● WHAT IS REQUIRED: Using the records below, count the lines containing "paint" and give only the total.

[Extracted data entries]
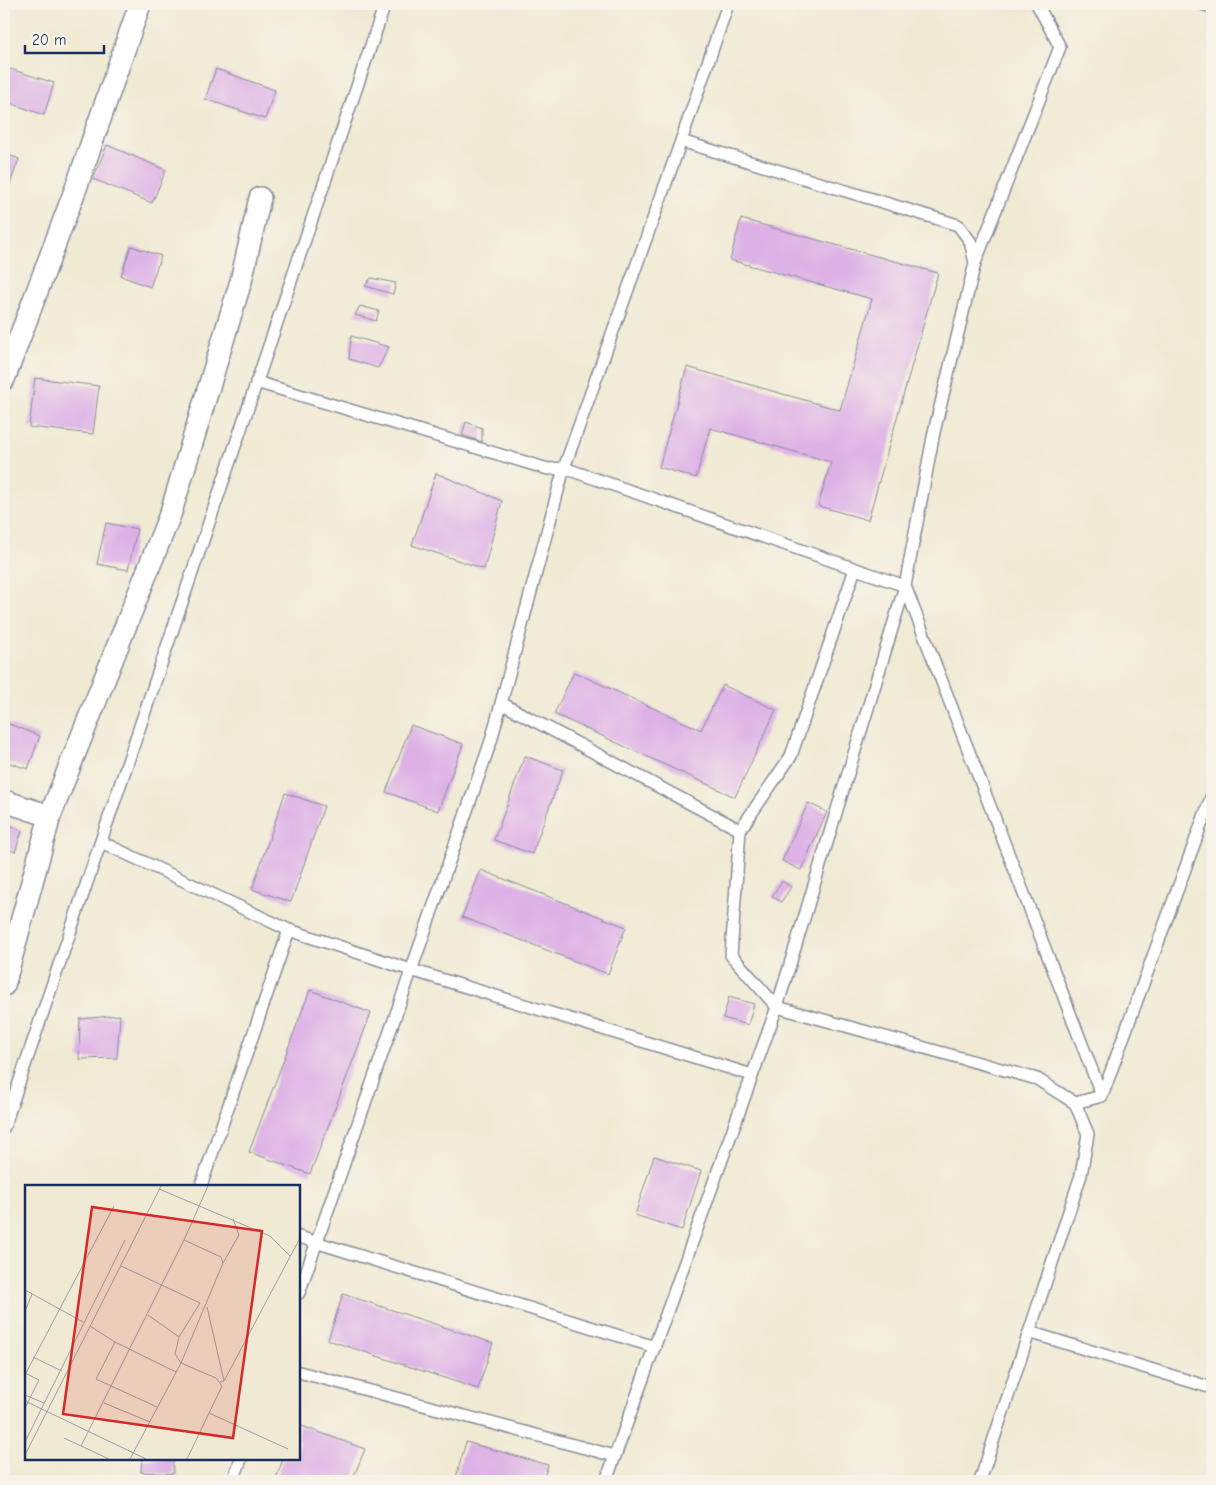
<svg xmlns="http://www.w3.org/2000/svg" width="1216" height="1485" font-family="'Comic Neue',sans-serif">
<rect width="100%" height="100%" fill="#f7f3e8"/>
<filter id="ink" filterUnits="userSpaceOnUse"><feTurbulence type="fractalNoise" baseFrequency=".02" numOctaves="2"/><feDisplacementMap in="SourceGraphic" scale="10" xChannelSelector="R" yChannelSelector="G"/><feConvolveMatrix kernelMatrix="1 2 1 2 8 2 1 2 1" color-interpolation-filters="sRGB"/></filter>
<filter id="wash" filterUnits="userSpaceOnUse"><feTurbulence type="fractalNoise" baseFrequency=".0096" numOctaves="4" result="noise"/><feDisplacementMap in="SourceGraphic" scale="20" xChannelSelector="R" yChannelSelector="G"/><feGaussianBlur stdDeviation="1.12" result="paint"/><feColorMatrix in="noise" values="0 0 0 0 0 0 0 0 0 0 0 0 0 0 0 0 0 1.4 0 .05"/><feComposite in="paint" operator="in"/></filter>
<g filter="url(#wash)">
<rect width="100%" height="100%" fill="#f0ead4"/>
<g id="blocks">
<path fill="#ddb1e6" d="M 4,67 L 54,83 L 44,115 L 4,101 Z
M 216,69 L 275,90 L 265,119 L 205,99 Z
M 107,145 L 166,170 L 152,203 L 93,179 Z
M 4,153 L 19,159 L 7,192 L 4,191 Z
M 741,219 L 938,273 L 868,520 L 818,506 L 831,462 L 710,428 L 696,478 L 659,467 L 687,367 L 840,410 L 872,299 L 730,260 Z
M 131,246 L 161,256 L 150,287 L 121,276 Z
M 371,278 L 396,283 L 393,294 L 365,286 Z
M 360,306 L 379,311 L 376,321 L 355,315 Z
M 351,336 L 389,347 L 378,368 L 349,359 Z
M 35,378 L 99,386 L 93,434 L 29,427 Z
M 466,422 L 482,428 L 482,442 L 462,435 Z
M 436,473 L 502,501 L 484,569 L 412,545 Z
M 106,523 L 137,529 L 128,570 L 97,564 Z
M 574,672 L 701,730 L 723,685 L 776,710 L 735,797 L 554,714 Z
M 4,722 L 40,736 L 28,769 L 4,761 Z
M 411,725 L 463,744 L 438,811 L 386,792 Z
M 525,756 L 563,770 L 532,854 L 494,840 Z
M 285,793 L 324,806 L 291,902 L 252,889 Z
M 808,803 L 827,812 L 801,870 L 782,861 Z
M 4,822 L 22,831 L 15,852 L 4,847 Z
M 481,870 L 626,927 L 608,974 L 462,917 Z
M 782,881 L 791,887 L 781,902 L 772,896 Z
M 310,990 L 371,1013 L 310,1174 L 249,1152 Z
M 729,997 L 754,1004 L 748,1025 L 723,1018 Z
M 120,1015 L 117,1058 L 79,1059 L 80,1019 Z
M 654,1156 L 701,1171 L 682,1230 L 635,1215 Z
M 343,1294 L 493,1343 L 478,1389 L 328,1340 Z
M 299,1425 L 365,1449 L 352,1481 L 275,1481 L 283,1459 L 299,1459 Z
M 466,1442 L 548,1465 L 543,1481 L 455,1481 Z
M 142,1459 L 173,1459 L 173,1474 L 141,1472 Z"/>
</g>
</g>
<g filter="url(#ink)">
<use href="#blocks" fill-opacity="0" stroke="#868c99" stroke-width="1"/>
<g fill="none" stroke-linecap="round" stroke-linejoin="round">
<g stroke="#868c99" stroke-width="14">
<path id="lane" d="M 1202,4 L 1212,7
M 681,141 L 728,4
M 975,263 L 1060,47 L 1037,4
M 256,382 L 548,469 L 564,468 L 905,586
M 855,569 L 791,756 L 740,830 L 731,955 L 777,1007 L 1037,1079 L 1075,1103 L 1088,1134 L 1081,1175 L 980,1481
M 905,586 L 1102,1096
M 501,703 L 740,830
M 101,842 L 289,930 L 411,970 L 752,1075
M 1075,1103 L 1102,1096 L 1212,795
M 4,1127 L 385,4
M 201,1186 L 289,930
M 299,1237 L 655,1347
M 299,1293 L 491,741 L 564,468 L 681,141 L 958,225 L 970,241 L 975,263 L 934,432 L 905,586 L 777,1007 L 606,1481
M 1029,1332 L 1212,1388
M 299,1372 L 615,1456
M 233,1481 L 241,1459"/>
</g>
<g stroke="#868c99" stroke-width="24">
<path id="street" d="M 4,379 L 76,188 L 140,4
M 4,801 L 50,816
M 4,985 L 50,816 L 171,512 L 241,281 L 260,198"/>
</g>
<use href="#lane" stroke="#fff" stroke-width="11"/>
<use href="#street" stroke="#fff" stroke-width="21"/>
</g>
</g>
<g transform="translate(25 1185)">
<rect width="275" height="275" fill="#f0ead4"/>
<path fill="none" stroke="#9b9fa5" stroke-width="1" d="M 134,4 L 245,51 L 265,71M 159,55 L 183,1M 198,78 L 214,50 L 208,34M 96,81 L 175,118M 0,105 L 58,137M 182,122 L 199,196M 1,124 L 7,109M 123,130 L 154,152M 65,141 L 90,157 L 151,187M 90,157 L 71,194 L 132,222M 8,172 L 37,186M 0,188 L 14,195 L 0,223M 1,188 L 89,21M 195,197 L 199,196 L 275,53M 0,210 L 19,218M 0,216 L 121,274M 79,218 L 125,237M 184,228 L 263,264M 39,253 L 84,274M 0,257 L 100,55M 56,261 L 159,55 L 196,72 L 198,78 L 156,178 L 105,274M 0,270 L 136,1M 162,274 L 197,201 L 191,193 L 156,178 L 150,169 L 154,152 L 175,118"/>
<path fill="#d62828" fill-opacity="0.15" stroke="#d62828" stroke-width="2.5" d="M 67,22 L 237,46 L 208,253 L 38,229 Z"/>
<rect width="275" height="275" fill="none" stroke="#1b2f5e" stroke-width="2.5"/>
</g>
<rect width="1216" height="1485" fill="none" stroke="#f7f3e8" stroke-width="20"/>
<path d="M25 45v8h79v-8" fill="none" stroke="#1b2f5e" stroke-width="2.5"/>
<text x="32" y="45" font-size="15" fill="#1b2f5e" stroke="#f7f3e8" stroke-width="4" paint-order="stroke">20 m</text>
</svg>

● OUTPUT FOR THIS TASK: 2